You can’t have spaghetti without bread; for more authenticity and caloricity, trade the usual thin layer of butter for some good olive oil with Italian herbs. Dip chunks of bread in the oil and if some falls on the pasta, all the better.
Salad goes well with pasta, and here’s where reading the label is important. Not all dressings are created equal. Buy the kind with the most calories.
Ground beef with 7 percent fat costs a fortune and doesn’t make a GOOD BURGER. It’s too lean. You need ground chuck with 15 percent fat to have some moisture in the meat. Here’s a tip for any burger-maker. You see it done wrong on TV. Don’t press on the burger with a spatula. That forces out the juices and makes the burger dry.
When it’s cooked the way you like it (use a meat thermometer) let it sit for a minute while you dress the bun.

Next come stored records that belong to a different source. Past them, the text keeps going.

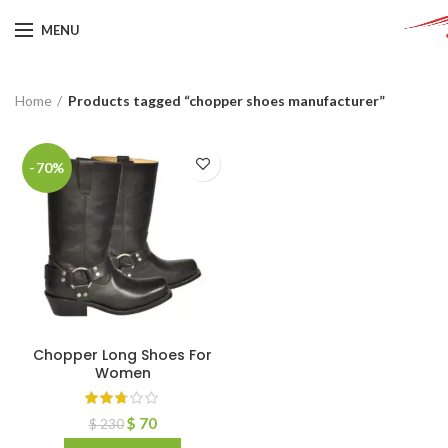
MENU
Home
Products tagged “chopper shoes manufacturer”
-70%
Chopper Long Shoes For
Women
$
70
$
230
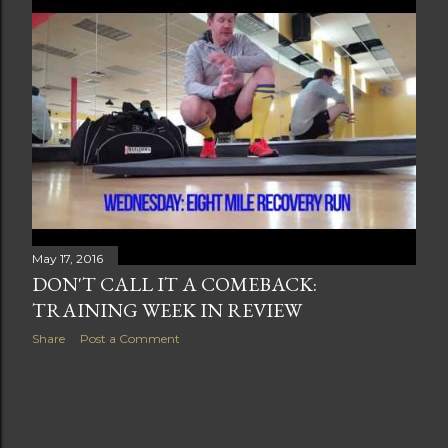
t
s
May 17, 2016
DON'T CALL IT A COMEBACK:
TRAINING WEEK IN REVIEW
Share
Post a Comment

Skip the lettuce. It has too few calories. Instead, add a dollop of coleslaw. Slather on the mayo at 100 calories per tablespoon instead of ketchup at 20 calories per tablespoon. If you need something that looks sort of like ketchup with tomato taste, stir a tablespoon of tomato paste in to a cup of mayo and keep it in the fridge.
French fries are supposed to have come from Belgium, not France. Do as they do in Belgium and dip your fries in mayonnaise instead of ketchup. You can add herbs, hot sauce or curry powder to the mayo to break the bland monotony.
Milkshakes can be storehouses of calories and are simply made in a blender, but ice creams are not all the same. The calories vary with how much air is whipped in. Read the labels on a couple of cheap versus high-priced ice creams so you don’t pay for air. Start with whole milk and add fruits, too.
No matter what you decide to eat, talk to your doctor first. Your weight, and your health, depends on it.